Dataset entries:
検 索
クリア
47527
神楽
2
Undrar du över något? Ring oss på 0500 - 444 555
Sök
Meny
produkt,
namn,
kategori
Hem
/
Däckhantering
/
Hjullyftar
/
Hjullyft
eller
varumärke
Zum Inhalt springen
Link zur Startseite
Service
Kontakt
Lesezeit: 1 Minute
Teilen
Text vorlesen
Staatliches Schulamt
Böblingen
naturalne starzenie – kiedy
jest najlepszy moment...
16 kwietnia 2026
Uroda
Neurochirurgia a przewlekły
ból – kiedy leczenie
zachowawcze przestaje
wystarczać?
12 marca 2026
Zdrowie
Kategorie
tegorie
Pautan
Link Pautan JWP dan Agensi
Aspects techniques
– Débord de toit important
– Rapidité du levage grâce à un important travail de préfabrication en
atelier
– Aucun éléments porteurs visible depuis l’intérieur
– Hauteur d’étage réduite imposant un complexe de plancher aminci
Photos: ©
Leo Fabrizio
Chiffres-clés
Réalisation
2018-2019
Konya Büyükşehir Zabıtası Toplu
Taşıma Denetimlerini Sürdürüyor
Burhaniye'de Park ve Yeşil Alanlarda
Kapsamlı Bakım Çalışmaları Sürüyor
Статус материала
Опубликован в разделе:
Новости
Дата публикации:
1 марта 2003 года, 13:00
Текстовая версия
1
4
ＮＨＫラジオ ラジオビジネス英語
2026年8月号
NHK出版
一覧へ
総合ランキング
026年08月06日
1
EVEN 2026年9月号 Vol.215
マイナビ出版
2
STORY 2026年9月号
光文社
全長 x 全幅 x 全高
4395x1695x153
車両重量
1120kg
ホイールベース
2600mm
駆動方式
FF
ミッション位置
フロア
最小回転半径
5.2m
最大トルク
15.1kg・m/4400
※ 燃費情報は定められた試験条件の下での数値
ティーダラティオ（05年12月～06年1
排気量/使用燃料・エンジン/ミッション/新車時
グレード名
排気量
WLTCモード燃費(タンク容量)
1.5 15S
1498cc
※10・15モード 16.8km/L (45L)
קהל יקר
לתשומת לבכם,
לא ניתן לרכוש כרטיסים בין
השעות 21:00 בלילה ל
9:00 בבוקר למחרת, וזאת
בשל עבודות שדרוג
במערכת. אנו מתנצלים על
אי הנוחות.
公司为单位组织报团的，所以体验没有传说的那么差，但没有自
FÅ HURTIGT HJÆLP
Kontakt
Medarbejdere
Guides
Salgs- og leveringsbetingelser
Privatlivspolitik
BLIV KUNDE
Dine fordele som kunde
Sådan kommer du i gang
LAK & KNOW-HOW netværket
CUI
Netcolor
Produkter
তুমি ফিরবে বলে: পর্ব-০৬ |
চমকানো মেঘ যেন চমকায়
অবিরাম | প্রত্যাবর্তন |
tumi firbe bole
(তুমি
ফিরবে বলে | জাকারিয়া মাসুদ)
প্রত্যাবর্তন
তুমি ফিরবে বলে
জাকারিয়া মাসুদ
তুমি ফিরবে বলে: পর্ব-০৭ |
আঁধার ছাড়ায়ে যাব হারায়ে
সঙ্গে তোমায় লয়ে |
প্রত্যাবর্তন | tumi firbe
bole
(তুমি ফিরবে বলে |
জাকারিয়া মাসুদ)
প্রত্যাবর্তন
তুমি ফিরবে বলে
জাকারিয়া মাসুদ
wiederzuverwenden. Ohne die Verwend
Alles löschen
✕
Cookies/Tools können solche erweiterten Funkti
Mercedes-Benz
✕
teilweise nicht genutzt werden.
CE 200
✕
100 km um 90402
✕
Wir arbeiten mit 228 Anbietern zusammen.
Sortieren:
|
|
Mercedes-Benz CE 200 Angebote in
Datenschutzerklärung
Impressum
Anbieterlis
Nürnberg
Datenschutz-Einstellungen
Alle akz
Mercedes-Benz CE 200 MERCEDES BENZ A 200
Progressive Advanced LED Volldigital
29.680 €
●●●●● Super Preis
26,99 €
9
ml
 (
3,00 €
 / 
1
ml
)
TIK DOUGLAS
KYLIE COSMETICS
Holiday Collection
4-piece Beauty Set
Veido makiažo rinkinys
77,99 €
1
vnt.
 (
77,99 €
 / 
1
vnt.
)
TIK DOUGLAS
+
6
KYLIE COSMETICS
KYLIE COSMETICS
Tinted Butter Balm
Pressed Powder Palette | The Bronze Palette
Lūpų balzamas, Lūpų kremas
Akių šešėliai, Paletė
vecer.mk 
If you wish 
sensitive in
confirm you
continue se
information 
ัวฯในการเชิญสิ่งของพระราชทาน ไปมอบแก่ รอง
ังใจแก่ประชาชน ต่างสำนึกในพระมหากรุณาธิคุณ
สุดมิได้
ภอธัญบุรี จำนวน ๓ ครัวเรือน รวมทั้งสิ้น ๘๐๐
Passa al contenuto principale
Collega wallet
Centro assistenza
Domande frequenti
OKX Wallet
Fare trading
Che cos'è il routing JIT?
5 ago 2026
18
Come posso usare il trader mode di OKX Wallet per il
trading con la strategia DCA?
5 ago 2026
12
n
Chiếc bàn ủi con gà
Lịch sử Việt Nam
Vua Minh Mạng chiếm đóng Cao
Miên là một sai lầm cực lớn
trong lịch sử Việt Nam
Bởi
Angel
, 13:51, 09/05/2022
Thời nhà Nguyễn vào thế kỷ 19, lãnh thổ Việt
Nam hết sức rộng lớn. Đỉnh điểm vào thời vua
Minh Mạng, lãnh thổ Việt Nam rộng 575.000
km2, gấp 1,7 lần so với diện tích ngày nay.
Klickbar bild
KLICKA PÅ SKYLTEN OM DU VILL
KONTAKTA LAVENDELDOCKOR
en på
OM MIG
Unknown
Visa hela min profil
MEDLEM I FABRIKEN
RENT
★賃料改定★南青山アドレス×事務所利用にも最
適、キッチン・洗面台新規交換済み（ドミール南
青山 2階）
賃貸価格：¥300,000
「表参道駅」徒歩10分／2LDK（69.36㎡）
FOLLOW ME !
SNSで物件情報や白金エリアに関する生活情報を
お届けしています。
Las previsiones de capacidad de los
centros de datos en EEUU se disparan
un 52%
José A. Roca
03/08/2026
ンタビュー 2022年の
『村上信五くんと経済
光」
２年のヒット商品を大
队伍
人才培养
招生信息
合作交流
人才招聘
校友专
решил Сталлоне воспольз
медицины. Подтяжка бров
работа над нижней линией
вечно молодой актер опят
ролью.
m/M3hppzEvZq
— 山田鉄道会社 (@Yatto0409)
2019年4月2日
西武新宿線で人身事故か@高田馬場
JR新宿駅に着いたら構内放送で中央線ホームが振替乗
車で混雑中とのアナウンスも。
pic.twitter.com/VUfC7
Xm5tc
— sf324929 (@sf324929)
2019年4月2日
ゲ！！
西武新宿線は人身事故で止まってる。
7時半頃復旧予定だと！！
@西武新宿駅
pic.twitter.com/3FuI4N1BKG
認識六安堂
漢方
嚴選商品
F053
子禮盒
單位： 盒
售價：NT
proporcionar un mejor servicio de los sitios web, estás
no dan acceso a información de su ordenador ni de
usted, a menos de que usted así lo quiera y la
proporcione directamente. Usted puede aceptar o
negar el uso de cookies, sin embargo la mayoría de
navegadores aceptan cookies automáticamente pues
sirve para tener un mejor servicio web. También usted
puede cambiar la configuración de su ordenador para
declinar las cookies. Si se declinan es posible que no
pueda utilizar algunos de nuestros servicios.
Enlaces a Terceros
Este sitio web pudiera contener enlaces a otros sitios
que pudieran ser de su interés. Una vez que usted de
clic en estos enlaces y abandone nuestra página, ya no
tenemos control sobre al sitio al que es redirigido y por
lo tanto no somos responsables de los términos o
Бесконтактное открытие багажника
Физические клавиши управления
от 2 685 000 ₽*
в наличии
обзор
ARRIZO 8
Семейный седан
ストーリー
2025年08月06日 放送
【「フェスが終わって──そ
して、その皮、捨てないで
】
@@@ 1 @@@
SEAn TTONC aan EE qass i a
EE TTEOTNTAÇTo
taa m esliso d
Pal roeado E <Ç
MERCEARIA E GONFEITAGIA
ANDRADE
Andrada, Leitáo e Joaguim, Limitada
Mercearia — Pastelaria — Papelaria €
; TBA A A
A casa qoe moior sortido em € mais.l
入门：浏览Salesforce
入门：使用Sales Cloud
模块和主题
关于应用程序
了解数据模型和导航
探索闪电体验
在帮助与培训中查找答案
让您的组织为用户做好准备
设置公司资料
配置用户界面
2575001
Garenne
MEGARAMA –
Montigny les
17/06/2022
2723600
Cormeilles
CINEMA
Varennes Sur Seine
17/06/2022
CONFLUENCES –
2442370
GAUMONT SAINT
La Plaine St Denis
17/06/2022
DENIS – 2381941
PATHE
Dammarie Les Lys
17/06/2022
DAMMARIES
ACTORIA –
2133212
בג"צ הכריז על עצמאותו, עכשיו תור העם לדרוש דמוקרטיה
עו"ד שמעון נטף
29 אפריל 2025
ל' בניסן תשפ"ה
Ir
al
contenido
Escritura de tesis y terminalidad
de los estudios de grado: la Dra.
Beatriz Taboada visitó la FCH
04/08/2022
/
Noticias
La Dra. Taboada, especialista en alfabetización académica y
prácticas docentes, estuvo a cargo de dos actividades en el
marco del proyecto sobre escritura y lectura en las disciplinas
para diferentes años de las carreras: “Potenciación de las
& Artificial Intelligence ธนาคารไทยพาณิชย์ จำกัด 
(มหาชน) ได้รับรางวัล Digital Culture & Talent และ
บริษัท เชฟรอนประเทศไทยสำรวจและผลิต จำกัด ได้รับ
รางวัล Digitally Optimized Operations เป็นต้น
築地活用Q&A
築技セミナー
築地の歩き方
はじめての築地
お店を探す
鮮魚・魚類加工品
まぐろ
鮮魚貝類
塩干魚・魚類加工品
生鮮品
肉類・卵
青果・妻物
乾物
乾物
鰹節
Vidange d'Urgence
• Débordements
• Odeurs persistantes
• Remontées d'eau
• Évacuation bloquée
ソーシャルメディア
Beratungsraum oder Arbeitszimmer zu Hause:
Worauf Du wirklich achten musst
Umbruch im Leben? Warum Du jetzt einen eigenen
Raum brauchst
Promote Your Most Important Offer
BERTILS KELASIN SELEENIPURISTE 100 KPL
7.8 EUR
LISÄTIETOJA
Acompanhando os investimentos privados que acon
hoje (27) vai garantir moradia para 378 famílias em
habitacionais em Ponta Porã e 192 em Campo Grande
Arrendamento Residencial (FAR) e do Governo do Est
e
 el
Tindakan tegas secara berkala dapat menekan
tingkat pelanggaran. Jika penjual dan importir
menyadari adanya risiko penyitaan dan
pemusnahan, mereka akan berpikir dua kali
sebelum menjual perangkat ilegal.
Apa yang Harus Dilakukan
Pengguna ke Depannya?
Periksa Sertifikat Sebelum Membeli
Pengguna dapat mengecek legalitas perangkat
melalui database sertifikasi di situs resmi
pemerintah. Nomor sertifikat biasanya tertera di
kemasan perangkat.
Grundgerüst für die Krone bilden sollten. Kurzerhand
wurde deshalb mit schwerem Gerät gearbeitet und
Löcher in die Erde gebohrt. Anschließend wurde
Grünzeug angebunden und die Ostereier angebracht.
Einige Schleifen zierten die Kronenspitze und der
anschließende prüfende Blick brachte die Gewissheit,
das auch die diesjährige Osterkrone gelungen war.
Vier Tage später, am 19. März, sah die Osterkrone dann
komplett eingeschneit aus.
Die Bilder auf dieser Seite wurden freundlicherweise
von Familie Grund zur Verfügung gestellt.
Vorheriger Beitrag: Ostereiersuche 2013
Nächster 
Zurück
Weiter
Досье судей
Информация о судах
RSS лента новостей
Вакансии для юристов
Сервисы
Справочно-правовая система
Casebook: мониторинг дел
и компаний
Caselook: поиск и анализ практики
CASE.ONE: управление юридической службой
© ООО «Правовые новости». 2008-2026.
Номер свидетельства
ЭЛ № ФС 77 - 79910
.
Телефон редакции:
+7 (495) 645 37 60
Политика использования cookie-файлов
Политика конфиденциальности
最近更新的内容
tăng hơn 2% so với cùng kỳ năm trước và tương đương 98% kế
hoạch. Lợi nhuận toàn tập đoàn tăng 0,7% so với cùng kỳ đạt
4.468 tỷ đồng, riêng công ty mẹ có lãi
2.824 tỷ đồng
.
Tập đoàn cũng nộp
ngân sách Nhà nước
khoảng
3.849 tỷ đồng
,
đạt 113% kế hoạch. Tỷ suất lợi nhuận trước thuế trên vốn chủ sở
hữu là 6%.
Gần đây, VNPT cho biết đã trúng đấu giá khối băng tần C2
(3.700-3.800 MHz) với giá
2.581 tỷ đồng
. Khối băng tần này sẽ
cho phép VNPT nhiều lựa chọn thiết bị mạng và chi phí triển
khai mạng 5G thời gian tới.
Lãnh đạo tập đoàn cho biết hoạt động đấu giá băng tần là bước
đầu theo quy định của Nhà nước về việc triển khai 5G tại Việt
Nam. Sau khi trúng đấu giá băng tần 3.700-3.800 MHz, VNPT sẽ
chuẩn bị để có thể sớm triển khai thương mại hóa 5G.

WRITTEN TASK: Locate each line in the material above that contains the string "Taboada" and copy those lines out.

RESPONSE BELOW:
Beatriz Taboada visitó la FCH
La Dra. Taboada, especialista en alfabetización académica y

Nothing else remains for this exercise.